Brigitte Bierlein will be interim chancellor until the country holds early elections by the end of September this year.
The 69-year-old, a former chief prosecutor, will lead a government of non-partisan experts. She has no formal political affiliation but is seen as strongly conservative.
Sebastian Kurz, who had been chancellor since just December 2017, lost a confidence vote a week ago after his far-right coalition partner was caught on video promising lucrative contracts in exchange for political favours.
He may yet again be chancellor, however, as his party is surging ahead in opinion polls ahead of the planned contest later this year.
A survey published by the country's Krone newspaper showed Mr Kurz's conservative Austrian People's Party (ÖVP) on 38 percent, up on the 31 per cent it won at the last election.
The centre-left social democrats (SPÖ) are trailing on 21 per cent, down from 27 per cent.
The so-called "Ibiza Affair" rocked Austrian politics after a German newspaper published a video of FPÖ leader Heinz-Christian Strache meeting with a woman who purported to be a Russian billionaire at a holiday home on the Spanish island.
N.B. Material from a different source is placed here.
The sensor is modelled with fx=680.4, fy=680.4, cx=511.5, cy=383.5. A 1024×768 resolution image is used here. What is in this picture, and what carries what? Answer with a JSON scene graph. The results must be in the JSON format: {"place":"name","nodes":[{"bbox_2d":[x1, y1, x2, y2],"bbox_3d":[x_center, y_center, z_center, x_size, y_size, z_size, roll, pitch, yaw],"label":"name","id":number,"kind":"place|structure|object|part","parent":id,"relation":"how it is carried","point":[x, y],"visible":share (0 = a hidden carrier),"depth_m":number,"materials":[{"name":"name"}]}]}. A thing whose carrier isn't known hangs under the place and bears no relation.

In the recording, filmed in the run-up to the 2017 election, the woman suggests she could buy the country’s leading newspaper and change its editorial stance to favour the far-right party. Mr Strache suggests lucrative public contracts could be awarded to her in exchange.
The poll, which is broadly in line with other recent surveys, shows the FPÖ or Austrian Freedom Party's support down at 19 per cent from the 26 per cent they won in 2017.
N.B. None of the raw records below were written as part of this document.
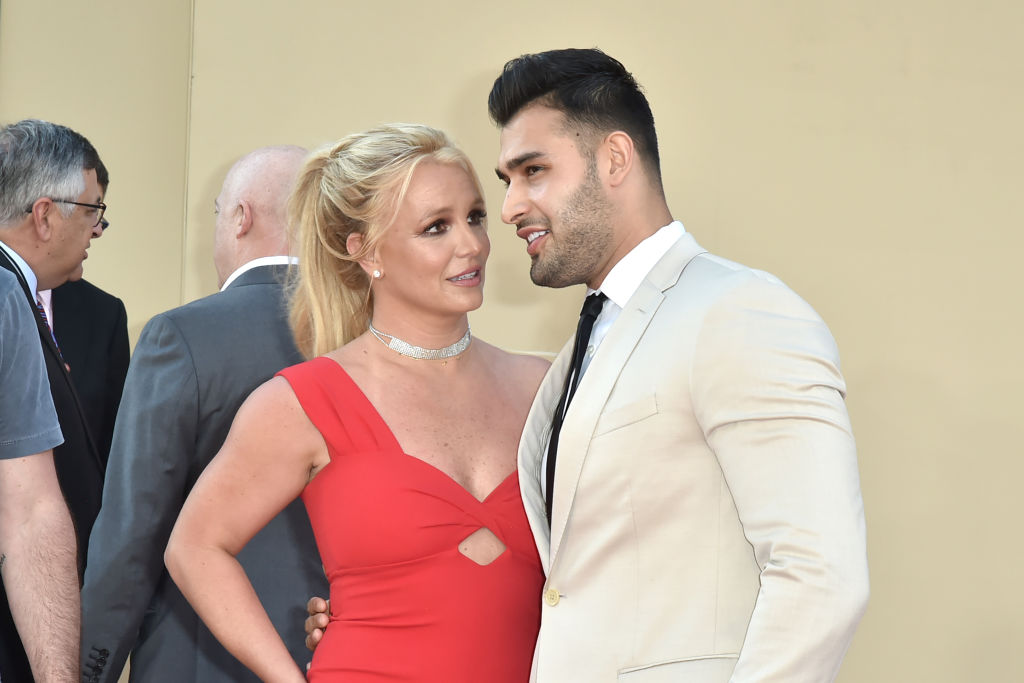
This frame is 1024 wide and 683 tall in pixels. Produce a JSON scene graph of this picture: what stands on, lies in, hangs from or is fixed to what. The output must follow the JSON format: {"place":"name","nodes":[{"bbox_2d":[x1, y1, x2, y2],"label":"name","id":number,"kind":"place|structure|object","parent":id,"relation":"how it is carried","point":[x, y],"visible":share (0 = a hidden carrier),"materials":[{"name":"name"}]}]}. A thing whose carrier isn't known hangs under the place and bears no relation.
{"place":"outdoors","nodes":[
{"label":"outdoors","id":0,"kind":"place"},
{"bbox_2d":[0,0,1023,682],"label":"wall","id":1,"kind":"structure","parent":0,"point":[481,62],"materials":[{"name":"beige paint"}]},
{"label":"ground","id":2,"kind":"structure","parent":0},
{"bbox_2d":[0,259,83,682],"label":"person","id":3,"kind":"object","parent":2,"relation":"on","point":[53,630],"visible":0.99},
{"bbox_2d":[0,121,121,682],"label":"man","id":4,"kind":"object","parent":2,"relation":"on","point":[31,164],"visible":0.9},
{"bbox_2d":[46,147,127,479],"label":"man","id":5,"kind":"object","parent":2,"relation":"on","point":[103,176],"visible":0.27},
{"bbox_2d":[76,140,314,680],"label":"man","id":6,"kind":"object","parent":2,"relation":"on","point":[297,150],"visible":0.72},
{"bbox_2d":[168,124,550,682],"label":"woman","id":7,"kind":"object","parent":2,"relation":"on","point":[423,379],"visible":0.95},
{"bbox_2d":[296,58,860,682],"label":"man","id":8,"kind":"object","parent":2,"relation":"on","point":[738,666],"visible":0.99}
]}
The survey also shows the liberal NEOS party and the Greens up by 2.5 per cent each, on 10.5 per cent and 8.5 per cent respectively, in fourth and fifth place.
At the European level the Ibiza Affair is a further set-back for the right-wing populists hoping to build an “axis” of support across the continent: the FPÖ has of late been one of the more successful far-right parties in the EU, with Mr Strache using his position as interior minister to promote anti-immigrant policies.
Populist parties did not do as well as predicted on an EU-wide basis in last months European parliament elections, though they made notable gains in the UK and Italy.